Everywhere you look, it seems we are abandoning Classical Liberalism and Age of Enlightenment thinking based as they are on human universalism, natural rights, freedom, rule of law, equality before the law, due process, empiricism, free markets, freedom of speech, etc.  

My suspicion is that we are simply going through an evolutionary cycle.  Classical Liberalism has delivered astonishing human well-being and is now being tested by the traditional reactionary forces of authoritarianism in its many forms.  Will we survive?  Sure.  But living through the moment can engender doubt.

When This Bloody War Is Over captures the pugnacious Anglo spirit, disrespectful of authority, libertarian in nature and illustrative of attributes which are perhaps among our greatest strengths.  The British Empire was unique in many ways.  Most people focus on its mere size and diversity . . . The sun never sets, etc.  True enough.

But one of the more astonishing attributes was the degree to which it simply emerged rather than was deliberately constructed, the by-product of a thousand different path dependencies.  And more startling yet was the British, especially the English, jaundice and skepticism of what they had accidentally created.  
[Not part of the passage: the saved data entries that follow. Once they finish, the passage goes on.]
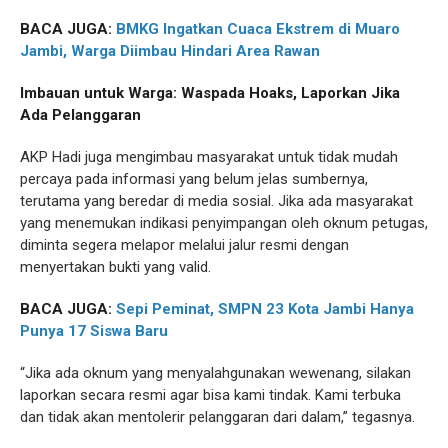
BACA JUGA:
BMKG Ingatkan Cuaca Ekstrem di Muaro
Jambi, Warga Diimbau Hindari Area Rawan
Imbauan untuk Warga: Waspada Hoaks, Laporkan Jika
Ada Pelanggaran
AKP Hadi juga mengimbau masyarakat untuk tidak mudah
percaya pada informasi yang belum jelas sumbernya,
terutama yang beredar di media sosial. Jika ada masyarakat
yang menemukan indikasi penyimpangan oleh oknum petugas,
diminta segera melapor melalui jalur resmi dengan
menyertakan bukti yang valid.
BACA JUGA:
Sepi Peminat, SMPN 23 Kota Jambi Hanya
Punya 17 Siswa Baru
“Jika ada oknum yang menyalahgunakan wewenang, silakan
laporkan secara resmi agar bisa kami tindak. Kami terbuka
dan tidak akan mentolerir pelanggaran dari dalam,” tegasnya.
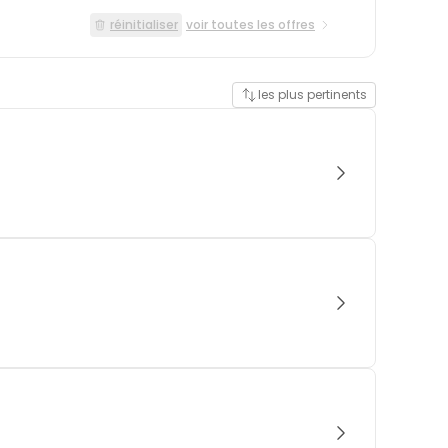
réinitialiser
voir toutes les offres
les plus pertinents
One of the more delightful forms of this skepticism is in what they celebrated.  Sure, they had plenty of jingoism.  But, for a martial empire, they certainly had a lot of celebration of losses and failures.  Dunkirk was held out as a shining triumph.  Of a catastrophic military defeat.  Rorke's Drift celebrated in song and movie was the bare survival of one small unit after a preceding massacre at the Battle of Isandlwana during which the entire British force of 3,100 was killed.  Then there is the heralded Battle of Britain, a defensive battle for the very survival of the British nation.  There is the celebration of the glory of the sinking of the British troopship Birkenhead.  Not to forget the portrayal of the fall of Khartoum and the death of General Charles Gordon.

This spirit seems, in some unclear way, linked to the English tradition of muddling through, defined by the Oxford dictionary as 

to continue doing something without having any clear plan or purpose, or without having enough help or support

A phlegmatic pragmatism.   Books have been written, as have serious articles about The Science of "Muddling Through".  
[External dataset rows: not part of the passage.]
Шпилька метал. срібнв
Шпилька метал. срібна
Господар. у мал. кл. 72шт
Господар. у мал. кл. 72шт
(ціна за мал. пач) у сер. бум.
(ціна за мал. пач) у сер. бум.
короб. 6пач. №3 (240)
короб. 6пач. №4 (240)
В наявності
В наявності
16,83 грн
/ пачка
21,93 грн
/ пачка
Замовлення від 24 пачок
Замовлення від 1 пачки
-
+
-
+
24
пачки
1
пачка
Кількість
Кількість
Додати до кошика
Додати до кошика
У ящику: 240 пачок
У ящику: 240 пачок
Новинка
And I wonder whether some of our despondency about the encroachments of Wokeism and Authoritarianism might not be a blindness to our own American inherited Anglo cultural trait of muddling through and celebrating reverses (Pearl Harbor, the Alamo, etc.).  We are threatened by the new authoritarians, racists, centralizers.  It is easy to look at universities and the Deep State and the failing mainsteam media and feel like all our central pillars of culture and success are being assailed.

And they are.  But perhaps we are just not enough attuned to American phlegmatic pragmatism.  For individuals, there is no point in fighting the centralizing intellectuals and their theoretical battles when you are busy working.  But . . . you get between an American and their critical beliefs - family, community, freedom, independence?  Watch out.  Rousing the sleeping giant is a tired metaphor as is poking the tiger.  
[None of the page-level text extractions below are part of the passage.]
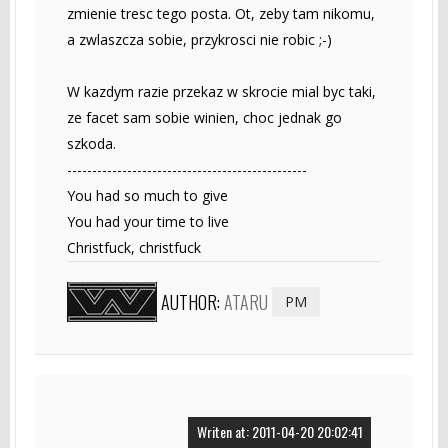
zmienie tresc tego posta. Ot, zeby tam nikomu,
a zwlaszcza sobie, przykrosci nie robic ;-)
W kazdym razie przekaz w skrocie mial byc taki,
ze facet sam sobie winien, choc jednak go
szkoda.
------------------------------------------------
You had so much to give
You had your time to live
Christfuck, christfuck
AUTHOR:
ATARU
PM
Writen at: 2011-04-20 20:02:41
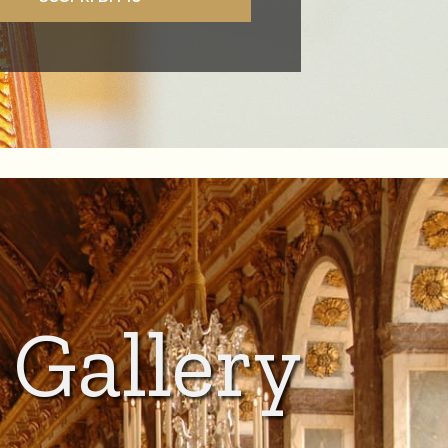
Gallery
But I suspect something like that is going on.  We see the national assaults on our Classical Liberal society from the authoritarians and socialists.  It is harder to pay attention to the thousands of local school board overthrows, the rousting out of politicians who thought it a good idea to undermine the rule of law by defunding the police, the decline in college attendance as administrators strip away the value of an education.  

Authoritarian, divisive socialists are noisy and noisome.  But America, with its tradition of energetic and aspirational muddling through is not particularly conducive of these alien ideologies.  

UPDATE:  And as if right on schedule, I finish this post and exit back to work.  In passing I notice that the Senate has just (barely) approved a new federal district attorney for Massachusetts who, apparently has decided to omit prosecution of a lot of property laws.  Rule of Law and Equality before the Law are pretty fundamental tenets which are probably risky to be seen to be jettisoning by the public.